The test is run as part of the mode A2 (report programmed status) routine. That subroutine starts at 0x128C. It runs some setup steps and eventually ends up at sub_E88.
sub_128C
>sub_AF8
>>sub_E28
>>>sub_E88
Once it gets to sub_E88, it runs the CRC using the parallel signature analyzer (PSA). It's described in section 8, page 46 of the PDF. In a nutshell, it's a hardware register that updates the CRC every time you do a read from memory.
So sub_E88 initializes that register with 0xFFFFFFFF and then sequentially reads through either the OS or calibration segment, using the start and end addresses found in the headers. Once that's done, it reads the CRC from the flash and compares that to the final result from the PSA register. Based on the result of that comparison, it sets or clears the error flag and then moves on to the rest of its business.
There's some pseudo-code further down the PDF that explains what it's doing. I just can't get my head around it. I found a simplified version of it in this PDF in appendix F (page 50).
https://www.ti.com/lit/ug/spnu501h/spnu ... e.com%252F
I still can't make sense of it. I was able to bang together some Python code that runs a standard CRC32, and I swapped out the poly and init values for what I think the TMS470 is using. It gives the expected result with standard CRC32 values, so I know the code itself works. But I don't get the correct output when I swap in the TMS470 poly and init values. Since I don't understand what it's actually doing, I can't really troubleshoot it. I don't know if my values are wrong, or the Python CRCmod code doesn't operate the same way the TMS470 hardware does. Like the TMS470 isn't a standard CRC or something. Someone who can read the pseudocode could probably answer that question.
There's a couple ways I can think of to get around this. The easiest one (says the guy who can't actually write working code ) would be to write a utility to calculate the correct CRC against the file and flash that as part of your modified calibration. This is a safety critical system, so I'd be in favor of keeping the error checking mechanisms.
It looks like you could maybe disable the calibration region CRC by modifying the last 4 bytes of the OS region header. The A2 routine runs the CRC against the OS region first. Then it checks the last 4 bytes of the OS header to see if there's a pointer to the calibration region. If that value is 0, it sets a pass flag and exits. The problem with that is, you'd need a modified OS with a valid CRC. But you'd only need to do that once, and hopefully never need to mess with the cal CRCs again. This also assumes the system never runs the CRC as a general health check. I haven't disassembled any of the code outside of a couple of diagnostic commands, so I have no idea what happens when it's running in its normal daily life. I do know there are other references to the PSA register address in the main OS code, so it's definitely possible it gets run in other circumstances.

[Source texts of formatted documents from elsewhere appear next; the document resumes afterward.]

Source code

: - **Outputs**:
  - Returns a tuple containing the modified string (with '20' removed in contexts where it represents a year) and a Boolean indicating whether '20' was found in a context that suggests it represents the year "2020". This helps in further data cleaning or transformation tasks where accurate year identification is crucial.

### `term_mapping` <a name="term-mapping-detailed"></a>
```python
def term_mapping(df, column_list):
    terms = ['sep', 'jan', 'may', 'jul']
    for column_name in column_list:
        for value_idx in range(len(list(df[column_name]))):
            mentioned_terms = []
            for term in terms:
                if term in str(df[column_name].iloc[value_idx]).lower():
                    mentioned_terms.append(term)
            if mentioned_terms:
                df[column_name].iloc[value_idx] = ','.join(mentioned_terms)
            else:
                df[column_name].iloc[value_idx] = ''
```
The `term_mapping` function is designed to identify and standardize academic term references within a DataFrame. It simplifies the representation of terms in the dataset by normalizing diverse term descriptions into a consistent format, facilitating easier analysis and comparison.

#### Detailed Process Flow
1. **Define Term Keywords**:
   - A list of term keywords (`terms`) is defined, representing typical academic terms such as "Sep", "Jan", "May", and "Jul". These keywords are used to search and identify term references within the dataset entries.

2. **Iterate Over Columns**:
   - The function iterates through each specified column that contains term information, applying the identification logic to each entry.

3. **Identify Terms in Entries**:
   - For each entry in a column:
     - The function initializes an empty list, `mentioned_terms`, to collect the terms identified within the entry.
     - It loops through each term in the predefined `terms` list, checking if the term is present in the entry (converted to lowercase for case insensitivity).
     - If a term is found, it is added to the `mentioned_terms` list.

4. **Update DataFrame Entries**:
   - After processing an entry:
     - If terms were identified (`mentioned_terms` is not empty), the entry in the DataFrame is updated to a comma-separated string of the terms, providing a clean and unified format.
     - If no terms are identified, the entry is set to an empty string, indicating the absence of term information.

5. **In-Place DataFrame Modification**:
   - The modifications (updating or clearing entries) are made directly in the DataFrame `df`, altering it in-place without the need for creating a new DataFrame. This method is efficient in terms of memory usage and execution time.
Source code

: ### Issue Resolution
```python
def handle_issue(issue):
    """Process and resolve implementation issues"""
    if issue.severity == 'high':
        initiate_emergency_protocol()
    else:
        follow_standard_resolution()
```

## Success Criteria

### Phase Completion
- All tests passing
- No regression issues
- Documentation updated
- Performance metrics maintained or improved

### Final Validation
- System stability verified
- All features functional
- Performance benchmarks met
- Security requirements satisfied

The last thing I can think of is flashing it with your modified calibration, and then running an A2 command. Set up your JTAG adapter with a breakpoint at 0xE98. This is when the CRC routine reads the result of the PSA, but before it runs the compare against the CRC in flash. You could use the JTAG tool halt the processor at that location and manually read out the PSA register (0xFFFFFF40) to see what your processor calculated for the CRC. Then copy that value into your calibration file, reflash it, and see if everything is good to go.
If someone else figures out the math, can you post an explanation? I'd really like to understand this a little better.